YOUR INSTRUCTIONS -
Starting at the first line and ending at the last, output the data exactly.

DATASET RECORDS -

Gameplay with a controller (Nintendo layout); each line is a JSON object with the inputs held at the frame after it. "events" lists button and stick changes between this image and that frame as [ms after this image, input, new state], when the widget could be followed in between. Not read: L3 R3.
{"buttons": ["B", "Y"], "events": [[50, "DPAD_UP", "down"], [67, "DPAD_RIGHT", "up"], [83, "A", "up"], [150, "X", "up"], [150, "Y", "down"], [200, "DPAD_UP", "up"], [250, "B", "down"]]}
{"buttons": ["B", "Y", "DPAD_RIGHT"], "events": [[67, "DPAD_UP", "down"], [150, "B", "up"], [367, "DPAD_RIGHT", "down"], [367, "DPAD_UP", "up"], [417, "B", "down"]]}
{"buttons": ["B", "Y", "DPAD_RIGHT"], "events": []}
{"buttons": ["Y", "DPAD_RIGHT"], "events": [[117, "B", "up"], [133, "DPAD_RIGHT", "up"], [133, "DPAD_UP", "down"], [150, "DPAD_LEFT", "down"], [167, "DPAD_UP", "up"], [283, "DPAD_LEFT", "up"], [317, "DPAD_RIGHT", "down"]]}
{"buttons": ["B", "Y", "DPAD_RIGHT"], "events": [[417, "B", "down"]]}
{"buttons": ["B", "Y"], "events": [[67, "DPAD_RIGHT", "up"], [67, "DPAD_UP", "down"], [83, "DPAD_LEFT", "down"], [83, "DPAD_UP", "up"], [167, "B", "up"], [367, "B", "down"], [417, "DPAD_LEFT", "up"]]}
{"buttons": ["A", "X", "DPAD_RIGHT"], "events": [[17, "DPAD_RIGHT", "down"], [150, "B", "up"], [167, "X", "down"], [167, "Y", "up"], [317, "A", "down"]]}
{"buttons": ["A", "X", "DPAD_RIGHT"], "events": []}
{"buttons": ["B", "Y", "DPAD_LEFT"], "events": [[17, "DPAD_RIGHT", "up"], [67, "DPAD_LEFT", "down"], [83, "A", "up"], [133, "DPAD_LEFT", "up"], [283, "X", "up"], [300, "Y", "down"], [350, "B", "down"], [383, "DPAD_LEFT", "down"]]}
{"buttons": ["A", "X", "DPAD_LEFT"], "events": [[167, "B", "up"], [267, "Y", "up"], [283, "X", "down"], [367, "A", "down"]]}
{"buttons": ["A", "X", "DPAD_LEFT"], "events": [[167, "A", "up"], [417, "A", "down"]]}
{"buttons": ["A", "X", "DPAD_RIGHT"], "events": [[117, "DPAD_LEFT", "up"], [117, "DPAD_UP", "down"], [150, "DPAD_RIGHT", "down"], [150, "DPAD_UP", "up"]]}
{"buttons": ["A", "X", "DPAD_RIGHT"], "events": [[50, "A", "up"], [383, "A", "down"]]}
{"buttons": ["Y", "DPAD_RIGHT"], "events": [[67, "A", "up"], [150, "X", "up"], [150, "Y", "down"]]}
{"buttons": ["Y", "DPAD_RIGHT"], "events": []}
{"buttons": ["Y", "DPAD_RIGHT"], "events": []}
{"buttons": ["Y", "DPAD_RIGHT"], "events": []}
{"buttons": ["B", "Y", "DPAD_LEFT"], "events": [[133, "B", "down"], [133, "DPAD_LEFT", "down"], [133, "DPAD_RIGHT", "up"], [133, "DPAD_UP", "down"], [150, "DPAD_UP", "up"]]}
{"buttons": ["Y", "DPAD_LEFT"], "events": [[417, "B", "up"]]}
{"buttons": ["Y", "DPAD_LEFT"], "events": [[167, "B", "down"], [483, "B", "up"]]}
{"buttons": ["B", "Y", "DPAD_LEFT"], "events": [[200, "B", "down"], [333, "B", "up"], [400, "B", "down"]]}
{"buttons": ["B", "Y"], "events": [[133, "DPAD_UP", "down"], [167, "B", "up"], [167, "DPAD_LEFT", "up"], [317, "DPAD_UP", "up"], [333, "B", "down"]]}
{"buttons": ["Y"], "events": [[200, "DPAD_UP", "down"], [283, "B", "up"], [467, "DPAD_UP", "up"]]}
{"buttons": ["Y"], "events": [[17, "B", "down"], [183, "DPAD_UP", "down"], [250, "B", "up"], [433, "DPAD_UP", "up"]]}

OUTPUT FOR THIS EXERCISE -
Gameplay with a controller (Nintendo layout); each line is a JSON object with the inputs held at the frame after it. "events" lists button and stick changes between this image and that frame as [ms after this image, input, new state], when the widget could be followed in between. Not read: L3 R3.
{"buttons": ["B", "Y"], "events": [[50, "DPAD_UP", "down"], [67, "DPAD_RIGHT", "up"], [83, "A", "up"], [150, "X", "up"], [150, "Y", "down"], [200, "DPAD_UP", "up"], [250, "B", "down"]]}
{"buttons": ["B", "Y", "DPAD_RIGHT"], "events": [[67, "DPAD_UP", "down"], [150, "B", "up"], [367, "DPAD_RIGHT", "down"], [367, "DPAD_UP", "up"], [417, "B", "down"]]}
{"buttons": ["B", "Y", "DPAD_RIGHT"], "events": []}
{"buttons": ["Y", "DPAD_RIGHT"], "events": [[117, "B", "up"], [133, "DPAD_RIGHT", "up"], [133, "DPAD_UP", "down"], [150, "DPAD_LEFT", "down"], [167, "DPAD_UP", "up"], [283, "DPAD_LEFT", "up"], [317, "DPAD_RIGHT", "down"]]}
{"buttons": ["B", "Y", "DPAD_RIGHT"], "events": [[417, "B", "down"]]}
{"buttons": ["B", "Y"], "events": [[67, "DPAD_RIGHT", "up"], [67, "DPAD_UP", "down"], [83, "DPAD_LEFT", "down"], [83, "DPAD_UP", "up"], [167, "B", "up"], [367, "B", "down"], [417, "DPAD_LEFT", "up"]]}
{"buttons": ["A", "X", "DPAD_RIGHT"], "events": [[17, "DPAD_RIGHT", "down"], [150, "B", "up"], [167, "X", "down"], [167, "Y", "up"], [317, "A", "down"]]}
{"buttons": ["A", "X", "DPAD_RIGHT"], "events": []}
{"buttons": ["B", "Y", "DPAD_LEFT"], "events": [[17, "DPAD_RIGHT", "up"], [67, "DPAD_LEFT", "down"], [83, "A", "up"], [133, "DPAD_LEFT", "up"], [283, "X", "up"], [300, "Y", "down"], [350, "B", "down"], [383, "DPAD_LEFT", "down"]]}
{"buttons": ["A", "X", "DPAD_LEFT"], "events": [[167, "B", "up"], [267, "Y", "up"], [283, "X", "down"], [367, "A", "down"]]}
{"buttons": ["A", "X", "DPAD_LEFT"], "events": [[167, "A", "up"], [417, "A", "down"]]}
{"buttons": ["A", "X", "DPAD_RIGHT"], "events": [[117, "DPAD_LEFT", "up"], [117, "DPAD_UP", "down"], [150, "DPAD_RIGHT", "down"], [150, "DPAD_UP", "up"]]}
{"buttons": ["A", "X", "DPAD_RIGHT"], "events": [[50, "A", "up"], [383, "A", "down"]]}
{"buttons": ["Y", "DPAD_RIGHT"], "events": [[67, "A", "up"], [150, "X", "up"], [150, "Y", "down"]]}
{"buttons": ["Y", "DPAD_RIGHT"], "events": []}
{"buttons": ["Y", "DPAD_RIGHT"], "events": []}
{"buttons": ["Y", "DPAD_RIGHT"], "events": []}
{"buttons": ["B", "Y", "DPAD_LEFT"], "events": [[133, "B", "down"], [133, "DPAD_LEFT", "down"], [133, "DPAD_RIGHT", "up"], [133, "DPAD_UP", "down"], [150, "DPAD_UP", "up"]]}
{"buttons": ["Y", "DPAD_LEFT"], "events": [[417, "B", "up"]]}
{"buttons": ["Y", "DPAD_LEFT"], "events": [[167, "B", "down"], [483, "B", "up"]]}
{"buttons": ["B", "Y", "DPAD_LEFT"], "events": [[200, "B", "down"], [333, "B", "up"], [400, "B", "down"]]}
{"buttons": ["B", "Y"], "events": [[133, "DPAD_UP", "down"], [167, "B", "up"], [167, "DPAD_LEFT", "up"], [317, "DPAD_UP", "up"], [333, "B", "down"]]}
{"buttons": ["Y"], "events": [[200, "DPAD_UP", "down"], [283, "B", "up"], [467, "DPAD_UP", "up"]]}
{"buttons": ["Y"], "events": [[17, "B", "down"], [183, "DPAD_UP", "down"], [250, "B", "up"], [433, "DPAD_UP", "up"]]}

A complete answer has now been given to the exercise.